This is an automated email from the ASF dual-hosted git repository.

dockerzhang pushed a commit to branch master
in repository https://gitbox.apache.org/repos/asf/inlong.git


The following commit(s) were added to refs/heads/master by this push:
     new e50f45ba8c [INLONG-10768][Sort] Csv utils support specified the max 
split field size (#10769)
e50f45ba8c is described below

commit e50f45ba8c40f7d61ea0079657cc683f2619c8c3
Author: vernedeng <verned...@apache.org>
AuthorDate: Sun Aug 11 15:44:58 2024 +0800

    [INLONG-10768][Sort] Csv utils support specified the max split field size 
(#10769)
---
 .../inlong/sort/formats/util/StringUtils.java      | 69 +++++++++++++++++++++-
 .../sort/formats/common/StringUtilsTest.java       | 41 +++++++++++++
 2 files changed, 108 insertions(+), 2 deletions(-)

diff --git 
a/inlong-sort/sort-formats/format-common/src/main/java/org/apache/inlong/sort/formats/util/StringUtils.java
 
b/inlong-sort/sort-formats/format-common/src/main/java/org/apache/inlong/sort/formats/util/StringUtils.java
index f33ad8e825..3ea6678ca1 100644
--- 
a/inlong-sort/sort-formats/format-common/src/main/java/org/apache/inlong/sort/formats/util/StringUtils.java
+++ 
b/inlong-sort/sort-formats/format-common/src/main/java/org/apache/inlong/sort/formats/util/StringUtils.java
@@ -387,6 +387,19 @@ public class StringUtils {
         return splitCsv(text, delimiter, escapeChar, quoteChar, lineDelimiter, 
false);
     }
 
+    /**
+     * @see StringUtils#splitCsv(String, Character, Character, Character, 
Character, boolean, Integer)

==================================================

◆ What is required: Write out, word for word, the stretch of the commit email that opens with the words "commit e50f45ba8c40f7d61ea0079657cc683f2619c8c3" and closes with "insertions(+), 2 deletions(-)".

==================================================

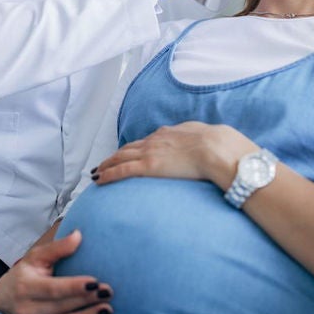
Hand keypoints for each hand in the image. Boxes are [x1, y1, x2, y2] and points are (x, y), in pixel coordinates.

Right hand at [0, 231, 112, 313]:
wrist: (5, 297)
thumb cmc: (26, 272)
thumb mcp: (37, 256)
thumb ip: (58, 247)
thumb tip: (78, 235)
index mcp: (25, 286)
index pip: (52, 289)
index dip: (73, 287)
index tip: (95, 282)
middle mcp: (27, 309)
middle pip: (60, 307)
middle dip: (85, 301)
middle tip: (107, 293)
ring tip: (107, 310)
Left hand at [91, 122, 257, 190]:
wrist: (215, 147)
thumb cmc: (215, 143)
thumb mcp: (204, 136)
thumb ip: (196, 139)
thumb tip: (200, 142)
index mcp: (168, 134)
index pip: (145, 142)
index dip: (133, 148)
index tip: (126, 154)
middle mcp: (154, 141)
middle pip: (128, 148)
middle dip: (114, 156)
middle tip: (103, 163)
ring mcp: (150, 153)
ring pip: (120, 158)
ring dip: (106, 165)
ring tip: (97, 172)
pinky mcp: (148, 166)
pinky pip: (122, 170)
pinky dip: (108, 174)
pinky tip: (99, 180)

==================================================

◆ Answer to the problem:
commit e50f45ba8c40f7d61ea0079657cc683f2619c8c3
Author: vernedeng <verned...@apache.org>
AuthorDate: Sun Aug 11 15:44:58 2024 +0800

    [INLONG-10768][Sort] Csv utils support specified the max split field size 
(#10769)
---
 .../inlong/sort/formats/util/StringUtils.java      | 69 +++++++++++++++++++++-
 .../sort/formats/common/StringUtilsTest.java       | 41 +++++++++++++
 2 files changed, 108 insertions(+), 2 deletions(-)